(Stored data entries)
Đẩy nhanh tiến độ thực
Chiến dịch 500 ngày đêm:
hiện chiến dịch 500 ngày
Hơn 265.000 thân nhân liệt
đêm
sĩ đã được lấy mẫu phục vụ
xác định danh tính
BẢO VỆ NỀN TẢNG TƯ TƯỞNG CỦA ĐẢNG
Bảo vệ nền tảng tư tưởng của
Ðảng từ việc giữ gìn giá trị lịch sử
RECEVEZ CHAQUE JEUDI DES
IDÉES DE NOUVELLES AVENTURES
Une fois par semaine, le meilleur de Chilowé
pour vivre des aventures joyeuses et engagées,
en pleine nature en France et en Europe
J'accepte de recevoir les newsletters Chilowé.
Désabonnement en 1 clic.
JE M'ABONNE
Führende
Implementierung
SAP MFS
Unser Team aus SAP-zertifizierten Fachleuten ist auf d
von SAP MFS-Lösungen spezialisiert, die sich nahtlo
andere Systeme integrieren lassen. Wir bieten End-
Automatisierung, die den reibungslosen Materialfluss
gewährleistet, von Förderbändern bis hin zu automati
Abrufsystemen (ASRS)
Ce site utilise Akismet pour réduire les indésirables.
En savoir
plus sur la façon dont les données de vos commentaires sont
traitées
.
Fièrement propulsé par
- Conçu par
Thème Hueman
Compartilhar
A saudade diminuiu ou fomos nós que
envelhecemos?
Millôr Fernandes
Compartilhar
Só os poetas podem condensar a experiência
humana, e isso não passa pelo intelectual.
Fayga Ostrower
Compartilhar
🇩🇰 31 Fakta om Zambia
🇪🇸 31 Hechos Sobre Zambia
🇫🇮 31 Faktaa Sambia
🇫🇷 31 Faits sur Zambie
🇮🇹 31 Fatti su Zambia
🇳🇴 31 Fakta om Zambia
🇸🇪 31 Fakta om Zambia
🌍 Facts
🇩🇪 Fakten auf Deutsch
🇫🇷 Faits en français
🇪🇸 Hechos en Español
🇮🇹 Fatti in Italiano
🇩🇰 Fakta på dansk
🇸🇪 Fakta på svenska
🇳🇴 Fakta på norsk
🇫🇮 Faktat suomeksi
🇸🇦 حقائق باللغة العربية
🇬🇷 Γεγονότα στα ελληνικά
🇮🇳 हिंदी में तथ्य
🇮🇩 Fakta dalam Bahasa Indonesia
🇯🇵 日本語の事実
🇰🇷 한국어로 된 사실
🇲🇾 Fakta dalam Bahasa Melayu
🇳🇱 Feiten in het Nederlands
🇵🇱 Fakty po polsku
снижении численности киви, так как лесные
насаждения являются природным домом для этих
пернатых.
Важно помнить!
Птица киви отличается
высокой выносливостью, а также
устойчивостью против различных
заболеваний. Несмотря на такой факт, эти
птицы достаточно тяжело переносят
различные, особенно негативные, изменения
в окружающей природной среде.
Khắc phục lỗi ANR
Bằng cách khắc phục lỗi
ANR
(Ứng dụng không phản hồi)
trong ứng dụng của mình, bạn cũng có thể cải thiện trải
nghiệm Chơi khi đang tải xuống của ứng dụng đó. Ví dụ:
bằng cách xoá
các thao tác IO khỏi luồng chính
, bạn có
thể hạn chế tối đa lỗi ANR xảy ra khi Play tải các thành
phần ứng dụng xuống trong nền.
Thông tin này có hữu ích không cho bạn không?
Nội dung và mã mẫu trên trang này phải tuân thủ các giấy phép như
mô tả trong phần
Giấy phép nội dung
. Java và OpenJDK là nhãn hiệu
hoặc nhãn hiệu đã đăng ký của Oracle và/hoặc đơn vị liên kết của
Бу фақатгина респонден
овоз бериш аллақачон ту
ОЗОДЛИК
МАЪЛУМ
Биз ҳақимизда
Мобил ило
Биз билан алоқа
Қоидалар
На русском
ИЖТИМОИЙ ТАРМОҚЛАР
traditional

_PROBLEM TO SOLVE:_ Replace "Compartilhar" with "Partilhar" everywhere in the material, and leave everything else as it is.

_SOLVED PROBLEM:_
Đẩy nhanh tiến độ thực
Chiến dịch 500 ngày đêm:
hiện chiến dịch 500 ngày
Hơn 265.000 thân nhân liệt
đêm
sĩ đã được lấy mẫu phục vụ
xác định danh tính
BẢO VỆ NỀN TẢNG TƯ TƯỞNG CỦA ĐẢNG
Bảo vệ nền tảng tư tưởng của
Ðảng từ việc giữ gìn giá trị lịch sử
RECEVEZ CHAQUE JEUDI DES
IDÉES DE NOUVELLES AVENTURES
Une fois par semaine, le meilleur de Chilowé
pour vivre des aventures joyeuses et engagées,
en pleine nature en France et en Europe
J'accepte de recevoir les newsletters Chilowé.
Désabonnement en 1 clic.
JE M'ABONNE
Führende
Implementierung
SAP MFS
Unser Team aus SAP-zertifizierten Fachleuten ist auf d
von SAP MFS-Lösungen spezialisiert, die sich nahtlo
andere Systeme integrieren lassen. Wir bieten End-
Automatisierung, die den reibungslosen Materialfluss
gewährleistet, von Förderbändern bis hin zu automati
Abrufsystemen (ASRS)
Ce site utilise Akismet pour réduire les indésirables.
En savoir
plus sur la façon dont les données de vos commentaires sont
traitées
.
Fièrement propulsé par
- Conçu par
Thème Hueman
Partilhar
A saudade diminuiu ou fomos nós que
envelhecemos?
Millôr Fernandes
Partilhar
Só os poetas podem condensar a experiência
humana, e isso não passa pelo intelectual.
Fayga Ostrower
Partilhar
🇩🇰 31 Fakta om Zambia
🇪🇸 31 Hechos Sobre Zambia
🇫🇮 31 Faktaa Sambia
🇫🇷 31 Faits sur Zambie
🇮🇹 31 Fatti su Zambia
🇳🇴 31 Fakta om Zambia
🇸🇪 31 Fakta om Zambia
🌍 Facts
🇩🇪 Fakten auf Deutsch
🇫🇷 Faits en français
🇪🇸 Hechos en Español
🇮🇹 Fatti in Italiano
🇩🇰 Fakta på dansk
🇸🇪 Fakta på svenska
🇳🇴 Fakta på norsk
🇫🇮 Faktat suomeksi
🇸🇦 حقائق باللغة العربية
🇬🇷 Γεγονότα στα ελληνικά
🇮🇳 हिंदी में तथ्य
🇮🇩 Fakta dalam Bahasa Indonesia
🇯🇵 日本語の事実
🇰🇷 한국어로 된 사실
🇲🇾 Fakta dalam Bahasa Melayu
🇳🇱 Feiten in het Nederlands
🇵🇱 Fakty po polsku
снижении численности киви, так как лесные
насаждения являются природным домом для этих
пернатых.
Важно помнить!
Птица киви отличается
высокой выносливостью, а также
устойчивостью против различных
заболеваний. Несмотря на такой факт, эти
птицы достаточно тяжело переносят
различные, особенно негативные, изменения
в окружающей природной среде.
Khắc phục lỗi ANR
Bằng cách khắc phục lỗi
ANR
(Ứng dụng không phản hồi)
trong ứng dụng của mình, bạn cũng có thể cải thiện trải
nghiệm Chơi khi đang tải xuống của ứng dụng đó. Ví dụ:
bằng cách xoá
các thao tác IO khỏi luồng chính
, bạn có
thể hạn chế tối đa lỗi ANR xảy ra khi Play tải các thành
phần ứng dụng xuống trong nền.
Thông tin này có hữu ích không cho bạn không?
Nội dung và mã mẫu trên trang này phải tuân thủ các giấy phép như
mô tả trong phần
Giấy phép nội dung
. Java và OpenJDK là nhãn hiệu
hoặc nhãn hiệu đã đăng ký của Oracle và/hoặc đơn vị liên kết của
Бу фақатгина респонден
овоз бериш аллақачон ту
ОЗОДЛИК
МАЪЛУМ
Биз ҳақимизда
Мобил ило
Биз билан алоқа
Қоидалар
На русском
ИЖТИМОИЙ ТАРМОҚЛАР
traditional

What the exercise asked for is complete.